GEORGETOWN, Del. (AP) — The DuPont Co. is asking a Delaware judge to dismiss a lawsuit claiming that it massively downplayed the cost of environmental liabilities that Chemours would be saddled with when DuPont spun off its former performance chemicals unit.
An attorney for DuPont argued Wednesday that the lawsuit must be dismissed because the separation agreement with Chemours mandates that any disputes arising from the 2015 spinoff must be resolved through private arbitration.
DuPont attorney Robert Saunders also rejected the notion that DuPont deliberately set up Chemours to fail by shifting hundreds of millions of dollars in environmental liabilities to it. He suggested that it was in DuPont’s best interest to ensure that Chemours had the financial wherewithal to indemnify DuPont for those liabilities.
“It’s never been in DuPont’s interest for Chemours to fail,” Saunders said, adding that Chemours “just wants more money.”
He noted that Chemours has distributed more than $1 billion to its stockholders through dividends and share repurchases.
Chemours attorney William Savitt countered that the Federal Arbitration Act requires clear consent from both parties for an arbitration clause to be enforceable. Chemours gave no such consent, he said. Savitt also argued that Chemours can’t be forced to arbitrate because the provisions of the separation agreement are “unconscionable.”
Vice Chancellor Sam Glasscock did not immediately rule on DuPont’s motion to dismiss the lawsuit but said he would do so “as soon as I can.”
When the separation agreement was being crafted, Chemours was a wholly owned subsidiary of DuPont, and all of parties involved, including the Chemours vice president who signed the agreement, were DuPont employees who owed their allegiance to the parent company and to its best interests.
“Is it consent when DuPont points to the nodding head of its employee?” Savitt asked.
Savitt also argued that the maximum environmental liability exposure figures DuPont certified prior to the spinoff have proven to be so far off base that they might not have been prepared in good faith, “but rather to clear a legal hurdle.”
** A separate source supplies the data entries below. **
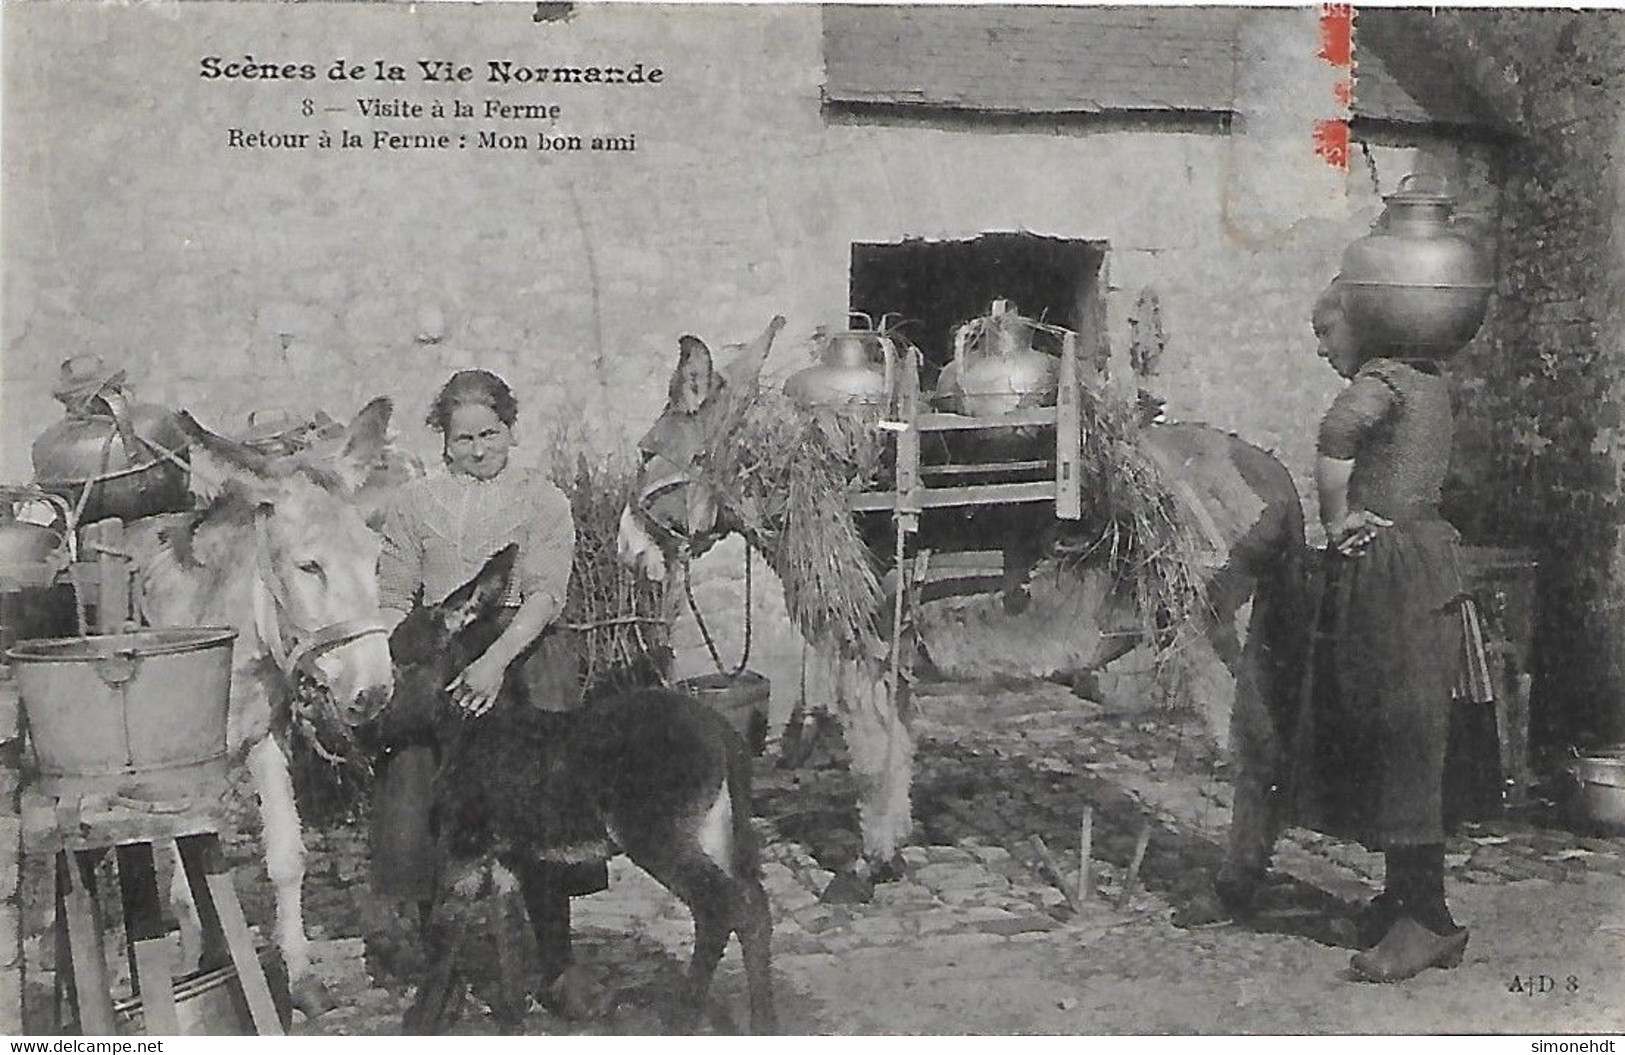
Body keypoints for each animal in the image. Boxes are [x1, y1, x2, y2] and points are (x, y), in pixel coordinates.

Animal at [377, 546, 776, 1033]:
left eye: (401, 657)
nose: (365, 721)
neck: (478, 730)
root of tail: (723, 734)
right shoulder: (507, 856)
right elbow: (508, 936)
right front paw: (513, 1022)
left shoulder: (464, 850)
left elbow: (443, 934)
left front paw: (420, 1022)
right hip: (714, 828)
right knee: (753, 908)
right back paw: (766, 1023)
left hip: (656, 836)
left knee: (719, 907)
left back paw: (683, 1019)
At the time of the spinoff, DuPont was facing multidistrict litigation involving 3,500 personal injury claims related to perfluorooctanoic acid — or PFOA — a chemical used in the production of Teflon. DuPont pegged the maximum liability for those cases at $128 million. It settled 19 months later for $671 million, with DuPont agreeing to pay half the settlement amount, and up to $125 million more toward costs of other PFOA-related litigation.
Savitt said Chemours faces more than $200 million in costs to address environmental issues at a North Carolina manufacturing facility, 100 times more than DuPont’s estimated $2 million maximum liability. Chemours also has said that potential environmental liabilities in New Jersey far exceed the $337 million cited by DuPont at the time of the spinoff.
In a consent order with the state of North Carolina, Chemours agreed last year to pay a $12 million penalty and $1 million for investigative costs, and to sharply reduce air emissions of a compound known as GenX. The company says the total cost of the consent order will exceed $200 million.
“It is radical and extraordinary, the extent to which Chemours has been assigned liabilities that far exceed what was estimated,” Savitt said.
Saunders, the attorney for DuPont, described Chemours’ claims as “frivolous.”
Chemours is asking Glasscock to declare that it is not responsible for liabilities exceeding the maximums certified by DuPont. It also wants to be able to get DuPont to cover any historical DuPont liabilities that exceed the caps. Alternatively, Chemours is asking that the $3.9 billion dividend it paid DuPont at the time of the spinoff be returned.